I started with implementing a Kinematic Seek. Unlike the Dynamic Steering algorithms, Kinematic Seek hard-sets the Boid’s velocity and orientation, causing it to always face and move towards its target are the prescribed maximum speed. This algorithm is incredibly simple, and to be frank it’s the least interesting in this assignment.
The next was Dynamic Seek, but before we dive into it, we should enumerate the differences between a Kinematic Steering function and a DynamicSteering output. As I mentioned, Kinematic Steering methods change the active Boid’s Kinematic properties, but Dynamic Steering methods do no such thing. Instead, they return a DynamicSteering output containing a linear acceleration and a new orientation target. These outputs are handled in a consistent way through the Kinematic::ProcessSteering method. Back to Dynamic Seek. This algorithm has two ‘modes.’ The two modes are differentiated by their behavior approaching the target. The difference is shown below.
In both, the active Boid has an acceleration applied towards the target each frame. It’s important to note that before accelerations are applied, the Boid experiences drag based on its Kinematic property. This way the Boid moves like a realistic object. Below are two gifs showing the difference drag makes.
As you can see, without drag the Boid moves like it’s in a vacuum.

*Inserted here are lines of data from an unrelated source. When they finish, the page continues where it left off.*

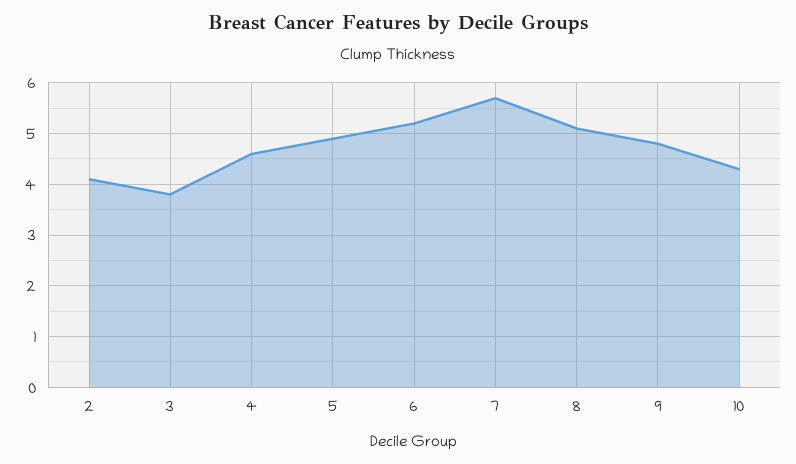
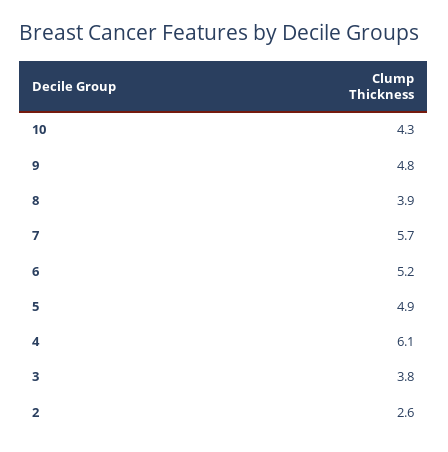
  {
-   "2": 4,
+   "2": 2.6,
    "3": 3.8,
-   "4": 4.5,
+   "4": 6.1,
    "5": 4.9,
    "6": 5.2,
    "7": 5.7,
-   "8": 5,
+   "8": 3.9,
    "9": 4.8,
    "10": 4.3
  }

The next movement algorithm is Dynamic Wander. It works by accelerating the orientation of the active Boid in a direction and magnitude scaled with (random[0,1) – random[0,1)). This random expression gives a normal distribution centered at 0, with limits at +/- 1. This behavior looks a little bit twitchy, but behaves as you would expect. Below are two examples of Dynamic Wander, with different orientation variance values.
The final (and most interesting!) is Flocking. This works by linearly combining three different DynamicSteering outputs, scaled to produce the most appealing result. The three behaviors were: each flocking Boid must avoid all other members of the flock (Dynamic Flee), they must seek to match the velocity of the flock leader (Dynamic Velocity Match), and finally they must continuously seek the leader (Dynamic Seek). I noticed that to get the best behavior, the leader-seeking DyanmicSteering needed to be scaled up, and the avoidance scaled down. I also found that this simulation will continuously seek an equilibrium condition, and to avoid this it was best to introduce randomness. See snippet below.
This significantly improved the believability of the flocking behavior. Flocking can be set up to follow a wandering Boid, or the flock leader can dynamically seek the cursor. The latter is shown below.
I’m not very happy with this flocking behavior, and it really needs more tuning. It’s still settling into a equilibrium condition. I think that I’ll limit it’s seek to update every second or so, but we’ll see. Check back in the future for updates.
There were a lot of really interesting elements of this assignment, and while it took a long time I really enjoyed doing it. I think that it’s really interesting that in a setup like this you can simply combine different steering behaviors to create emergent behavior. I can definitely see myself playing around with different combinations to see how they affect each other.